Data supplied:
========================================
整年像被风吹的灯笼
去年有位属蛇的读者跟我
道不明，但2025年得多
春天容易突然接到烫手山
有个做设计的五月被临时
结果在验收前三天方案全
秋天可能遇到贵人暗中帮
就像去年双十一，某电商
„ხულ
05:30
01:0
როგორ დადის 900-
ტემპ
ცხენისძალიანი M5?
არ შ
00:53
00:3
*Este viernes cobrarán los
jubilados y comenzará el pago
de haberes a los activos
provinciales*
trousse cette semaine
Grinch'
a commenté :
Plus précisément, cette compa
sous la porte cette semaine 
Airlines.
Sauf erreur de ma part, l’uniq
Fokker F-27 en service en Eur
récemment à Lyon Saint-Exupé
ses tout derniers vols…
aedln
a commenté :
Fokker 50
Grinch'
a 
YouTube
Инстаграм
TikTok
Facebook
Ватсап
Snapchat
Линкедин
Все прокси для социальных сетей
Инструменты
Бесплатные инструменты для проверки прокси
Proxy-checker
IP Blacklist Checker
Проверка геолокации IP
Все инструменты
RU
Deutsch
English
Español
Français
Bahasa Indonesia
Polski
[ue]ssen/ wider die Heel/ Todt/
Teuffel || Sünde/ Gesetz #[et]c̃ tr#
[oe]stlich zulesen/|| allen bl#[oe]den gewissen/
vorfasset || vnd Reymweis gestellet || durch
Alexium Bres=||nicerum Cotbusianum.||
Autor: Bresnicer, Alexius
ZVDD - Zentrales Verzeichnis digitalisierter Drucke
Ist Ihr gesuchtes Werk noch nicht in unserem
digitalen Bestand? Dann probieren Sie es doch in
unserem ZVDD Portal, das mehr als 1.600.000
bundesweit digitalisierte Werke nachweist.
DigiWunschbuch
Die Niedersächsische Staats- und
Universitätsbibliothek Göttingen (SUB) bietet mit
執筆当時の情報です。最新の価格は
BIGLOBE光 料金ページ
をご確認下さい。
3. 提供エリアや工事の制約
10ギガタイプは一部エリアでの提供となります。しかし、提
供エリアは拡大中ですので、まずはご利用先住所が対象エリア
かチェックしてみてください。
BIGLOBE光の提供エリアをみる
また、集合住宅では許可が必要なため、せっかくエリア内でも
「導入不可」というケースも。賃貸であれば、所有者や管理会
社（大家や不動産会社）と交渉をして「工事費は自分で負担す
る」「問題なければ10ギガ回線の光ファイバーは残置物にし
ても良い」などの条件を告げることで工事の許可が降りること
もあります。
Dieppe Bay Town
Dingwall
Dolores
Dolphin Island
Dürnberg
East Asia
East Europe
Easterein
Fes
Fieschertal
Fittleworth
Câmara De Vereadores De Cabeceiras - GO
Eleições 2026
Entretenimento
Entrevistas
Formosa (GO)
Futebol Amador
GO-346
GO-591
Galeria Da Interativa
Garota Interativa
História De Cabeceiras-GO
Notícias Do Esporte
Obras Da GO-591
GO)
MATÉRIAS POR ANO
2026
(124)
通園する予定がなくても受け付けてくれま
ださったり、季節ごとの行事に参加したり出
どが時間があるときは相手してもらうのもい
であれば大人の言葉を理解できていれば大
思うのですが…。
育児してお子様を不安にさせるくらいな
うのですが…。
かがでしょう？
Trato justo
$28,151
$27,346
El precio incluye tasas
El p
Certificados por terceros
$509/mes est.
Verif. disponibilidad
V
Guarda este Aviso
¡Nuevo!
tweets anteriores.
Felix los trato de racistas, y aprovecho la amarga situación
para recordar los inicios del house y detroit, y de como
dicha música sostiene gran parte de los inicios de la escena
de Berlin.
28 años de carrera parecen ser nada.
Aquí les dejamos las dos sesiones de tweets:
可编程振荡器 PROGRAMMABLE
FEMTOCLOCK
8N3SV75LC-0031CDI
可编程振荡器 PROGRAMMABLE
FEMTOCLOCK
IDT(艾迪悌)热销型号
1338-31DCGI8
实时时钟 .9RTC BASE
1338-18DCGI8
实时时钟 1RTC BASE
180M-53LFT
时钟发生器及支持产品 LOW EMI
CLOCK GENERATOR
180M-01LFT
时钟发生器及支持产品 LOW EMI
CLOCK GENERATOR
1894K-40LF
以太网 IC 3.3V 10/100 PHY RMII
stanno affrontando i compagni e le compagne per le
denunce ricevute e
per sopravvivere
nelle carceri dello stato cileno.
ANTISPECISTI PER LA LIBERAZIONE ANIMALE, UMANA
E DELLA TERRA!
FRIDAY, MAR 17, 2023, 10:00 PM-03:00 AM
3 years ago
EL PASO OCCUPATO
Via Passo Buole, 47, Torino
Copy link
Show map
========================================
Work order:
Repeat every line of the data verbatim.

Solution to this problem:
整年像被风吹的灯笼
去年有位属蛇的读者跟我
道不明，但2025年得多
春天容易突然接到烫手山
有个做设计的五月被临时
结果在验收前三天方案全
秋天可能遇到贵人暗中帮
就像去年双十一，某电商
„ხულ
05:30
01:0
როგორ დადის 900-
ტემპ
ცხენისძალიანი M5?
არ შ
00:53
00:3
*Este viernes cobrarán los
jubilados y comenzará el pago
de haberes a los activos
provinciales*
trousse cette semaine
Grinch'
a commenté :
Plus précisément, cette compa
sous la porte cette semaine 
Airlines.
Sauf erreur de ma part, l’uniq
Fokker F-27 en service en Eur
récemment à Lyon Saint-Exupé
ses tout derniers vols…
aedln
a commenté :
Fokker 50
Grinch'
a 
YouTube
Инстаграм
TikTok
Facebook
Ватсап
Snapchat
Линкедин
Все прокси для социальных сетей
Инструменты
Бесплатные инструменты для проверки прокси
Proxy-checker
IP Blacklist Checker
Проверка геолокации IP
Все инструменты
RU
Deutsch
English
Español
Français
Bahasa Indonesia
Polski
[ue]ssen/ wider die Heel/ Todt/
Teuffel || Sünde/ Gesetz #[et]c̃ tr#
[oe]stlich zulesen/|| allen bl#[oe]den gewissen/
vorfasset || vnd Reymweis gestellet || durch
Alexium Bres=||nicerum Cotbusianum.||
Autor: Bresnicer, Alexius
ZVDD - Zentrales Verzeichnis digitalisierter Drucke
Ist Ihr gesuchtes Werk noch nicht in unserem
digitalen Bestand? Dann probieren Sie es doch in
unserem ZVDD Portal, das mehr als 1.600.000
bundesweit digitalisierte Werke nachweist.
DigiWunschbuch
Die Niedersächsische Staats- und
Universitätsbibliothek Göttingen (SUB) bietet mit
執筆当時の情報です。最新の価格は
BIGLOBE光 料金ページ
をご確認下さい。
3. 提供エリアや工事の制約
10ギガタイプは一部エリアでの提供となります。しかし、提
供エリアは拡大中ですので、まずはご利用先住所が対象エリア
かチェックしてみてください。
BIGLOBE光の提供エリアをみる
また、集合住宅では許可が必要なため、せっかくエリア内でも
「導入不可」というケースも。賃貸であれば、所有者や管理会
社（大家や不動産会社）と交渉をして「工事費は自分で負担す
る」「問題なければ10ギガ回線の光ファイバーは残置物にし
ても良い」などの条件を告げることで工事の許可が降りること
もあります。
Dieppe Bay Town
Dingwall
Dolores
Dolphin Island
Dürnberg
East Asia
East Europe
Easterein
Fes
Fieschertal
Fittleworth
Câmara De Vereadores De Cabeceiras - GO
Eleições 2026
Entretenimento
Entrevistas
Formosa (GO)
Futebol Amador
GO-346
GO-591
Galeria Da Interativa
Garota Interativa
História De Cabeceiras-GO
Notícias Do Esporte
Obras Da GO-591
GO)
MATÉRIAS POR ANO
2026
(124)
通園する予定がなくても受け付けてくれま
ださったり、季節ごとの行事に参加したり出
どが時間があるときは相手してもらうのもい
であれば大人の言葉を理解できていれば大
思うのですが…。
育児してお子様を不安にさせるくらいな
うのですが…。
かがでしょう？
Trato justo
$28,151
$27,346
El precio incluye tasas
El p
Certificados por terceros
$509/mes est.
Verif. disponibilidad
V
Guarda este Aviso
¡Nuevo!
tweets anteriores.
Felix los trato de racistas, y aprovecho la amarga situación
para recordar los inicios del house y detroit, y de como
dicha música sostiene gran parte de los inicios de la escena
de Berlin.
28 años de carrera parecen ser nada.
Aquí les dejamos las dos sesiones de tweets:
可编程振荡器 PROGRAMMABLE
FEMTOCLOCK
8N3SV75LC-0031CDI
可编程振荡器 PROGRAMMABLE
FEMTOCLOCK
IDT(艾迪悌)热销型号
1338-31DCGI8
实时时钟 .9RTC BASE
1338-18DCGI8
实时时钟 1RTC BASE
180M-53LFT
时钟发生器及支持产品 LOW EMI
CLOCK GENERATOR
180M-01LFT
时钟发生器及支持产品 LOW EMI
CLOCK GENERATOR
1894K-40LF
以太网 IC 3.3V 10/100 PHY RMII
stanno affrontando i compagni e le compagne per le
denunce ricevute e
per sopravvivere
nelle carceri dello stato cileno.
ANTISPECISTI PER LA LIBERAZIONE ANIMALE, UMANA
E DELLA TERRA!
FRIDAY, MAR 17, 2023, 10:00 PM-03:00 AM
3 years ago
EL PASO OCCUPATO
Via Passo Buole, 47, Torino
Copy link
Show map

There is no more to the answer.